(Beginning of Supplied text)

Yvonne's hubby said:


> It takes it all!


----------



## AmericanStand (Jul 29, 2014)

Yvonne's hubby said:


> It takes it all!


 The man has his entire income and wealth his entire life. 
Why do you want to take 1/3 of it 50 times ?


----------



## muleskinner2 (Oct 7, 2007)

AmericanStand said:


> You’re right on those first three Life isn’t fair ,life never has been fair it never will be fair,
> But you are way way way so wrong on that fourth one life should be fair it’s something we should strive for


Fairness and equality are both a fairy tail pushed by preachers and political thieves. Both of whom are trying to get into your pocket. Survival of the fittest is the fairest rule there ever was. And it was made my mother nature, not man.


----------



## Evons hubby (Oct 3, 2005)

AmericanStand said:


> The man has his entire income and wealth his entire life.
> Why do you want to take 1/3 of it 50 times ?


I don't! How about letting him keep all of his money except the little that is necessary to provide our defense?


----------



## Evons hubby (Oct 3, 2005)

Divide our expenses by our population, everyone pays the same amount once a year. Watch expenses drop!


----------



## mreynolds (Jan 1, 2015)

Yvonne's hubby said:


> Divide our expenses by our population, everyone pays the same amount once a year. Watch expenses drop!


That is really the whole point. We should see an expense report every year. As it is they just keep saying we need more every year but can't tell us where it's all going.


----------



## AmericanStand (Jul 29, 2014)

mreynolds said:


> That is really the whole point. We should see an expense report every year. As it is they just keep saying we need more every year but can't tell us where it's all going.


 You can get a copy of the budget if you want to


----------



## AmericanStand (Jul 29, 2014)

Yvonne's hubby said:


> I don't! How about letting him keep all of his money except the little that is necessary to provide our defense?


We both want the smallest possible taxes but that’s not what we’re talking about.
What we are talking about is the best way to get those taxes.
You’re away takes money away from him when he needs it the most.
On my way takes money that he will never use or need.


----------



## Evons hubby (Oct 3, 2005)

AmericanStand said:


> We both want the smallest possible taxes but that’s not what we’re talking about.
> What we are talking about is the best way to get those taxes.
> You’re away takes money away from him when he needs it the most.
> On my way takes money that he will never use or need.


My way ends up taking a tiny amount. Ever. Your way simply takes everything from everyone... Forever!


----------



## AmericanStand (Jul 29, 2014)

A tiny amount ?
Lol
Your way takes far more than mine does.

What do you think $24,000 in taxes taken from you at 21 is worth when you die at 78?
If you do as good as the stock market average that one year cost you over $1 million!

(End of Supplied text)

▸ Exercise prompt: Duplicate everything from "My way ends" down to "than mine does." in the tax thread above, keeping every word and mark unchanged.

(Beginning of Information provided)

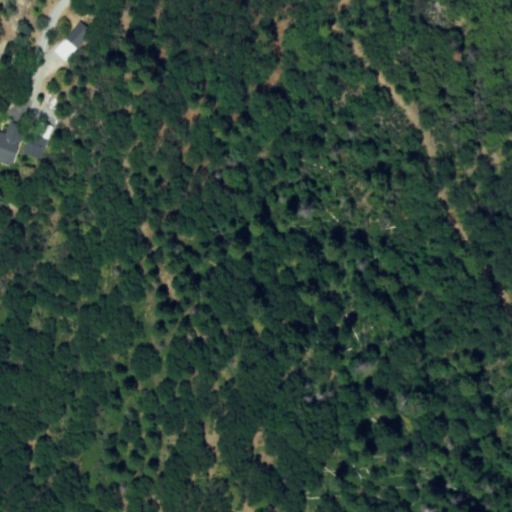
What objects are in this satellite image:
building: (70, 41)
road: (38, 49)
road: (372, 66)
building: (36, 140)
building: (8, 143)
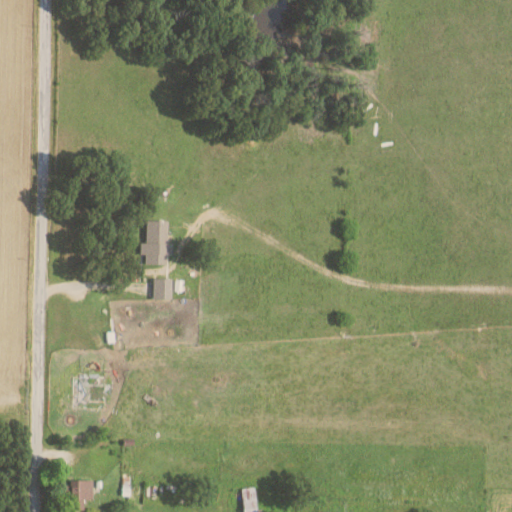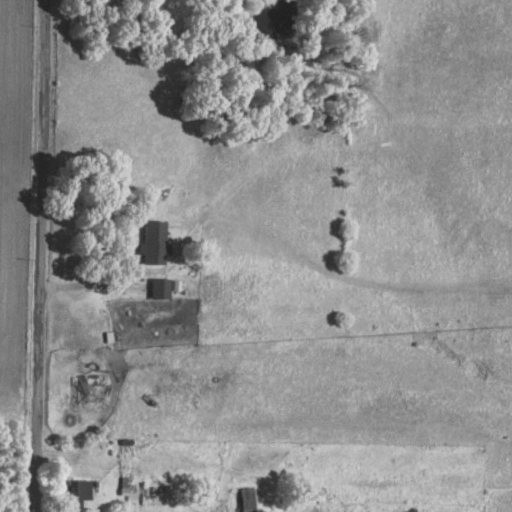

(End of Information provided)

▸ Answer for the task:
My way ends up taking a tiny amount. Ever. Your way simply takes everything from everyone... Forever!


----------



## AmericanStand (Jul 29, 2014)

A tiny amount ?
Lol
Your way takes far more than mine does.